1

How do I add existing Node properties of a node in the graph projection to the ML pipeline?

As far as I know, the gds.beta.pipeline.linkPrediction.addNodeProperty procedure takes different other procedures to creates node embeddings as new node properties to the pipeline but how do I add existing ones? Getting the below error even though the properties are projected in the memory graph.

Failed to invoke procedure gds.beta.pipeline.linkPrediction.train: Caused by: java.lang.IllegalArgumentException: Node properties [property1, property2, property3] defined in the feature steps do not exist in the graph or part of the pipeline

Meghana S
  • 75
  • 6

1 Answers1

0

You can add an existing node property to the link prediction pipeline by adding it to your graph projection ->

CALL gds.graph.project('test', 'Node', 'Relationship', {nodeProperties: ['property'1]})

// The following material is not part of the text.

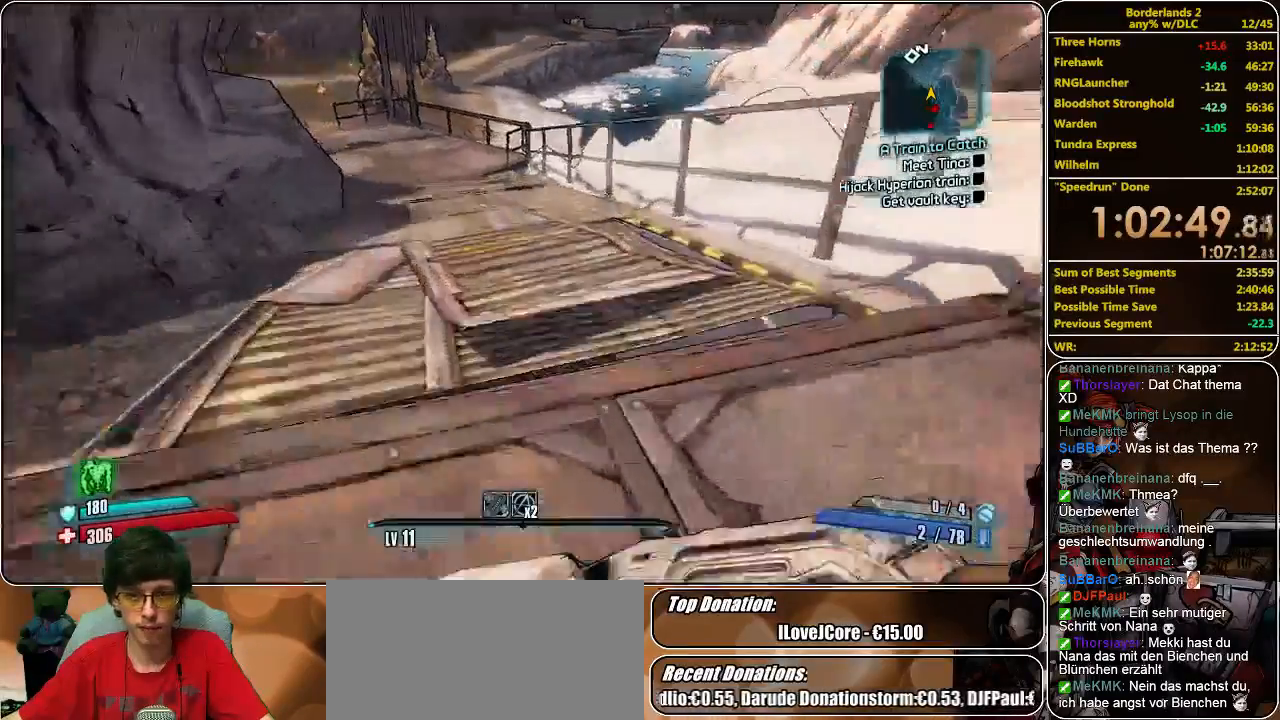
{"keys": ["shift", "w"], "mouse": [], "events": [[100, "space", "down"], [267, "space", "up"]]}
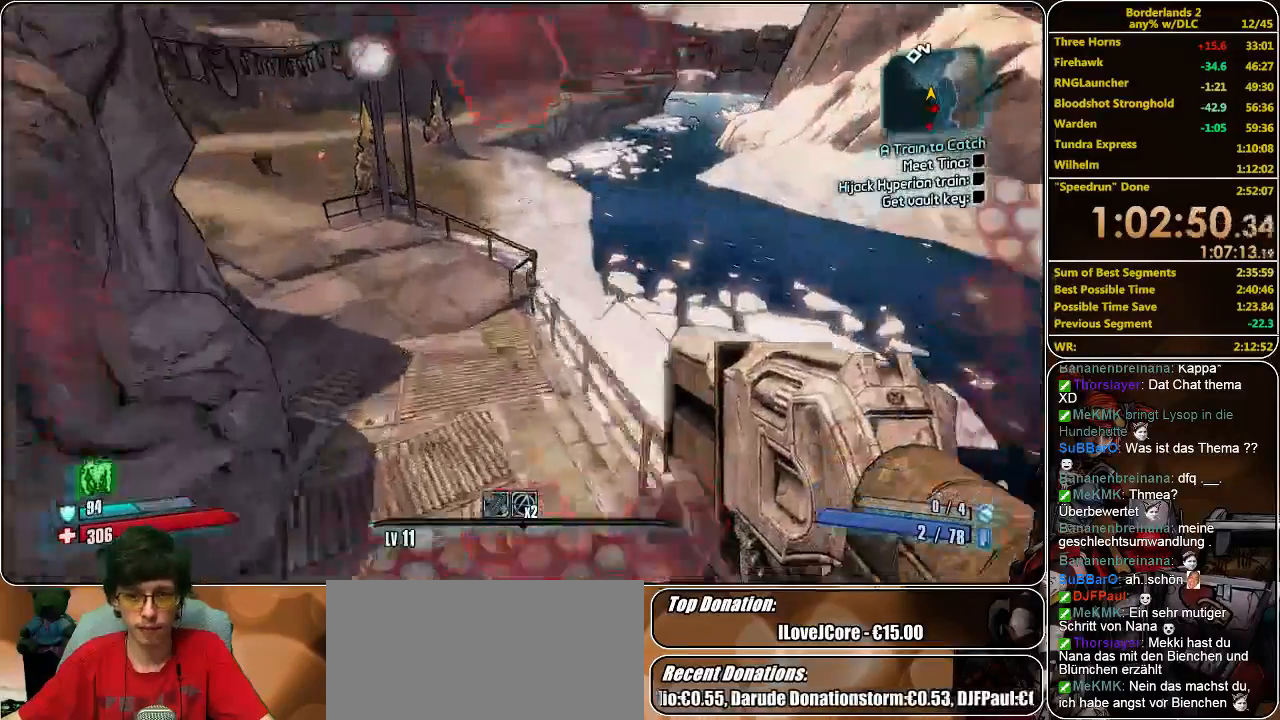
{"keys": ["a", "shift", "w"], "mouse": [], "events": [[300, "a", "down"]]}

Then you can use it the link prediction pipeline by defining the link feature:

CALL gds.beta.pipeline.linkPrediction.addFeature('pipe', 'hadamard', {
  nodeProperties: ['property1']
}) YIELD featureSteps

You can have multiple link features. The addProperty method is only used when you want to execute a graph algorithm to calculate the new property, like in the example with the fastRP embeddings.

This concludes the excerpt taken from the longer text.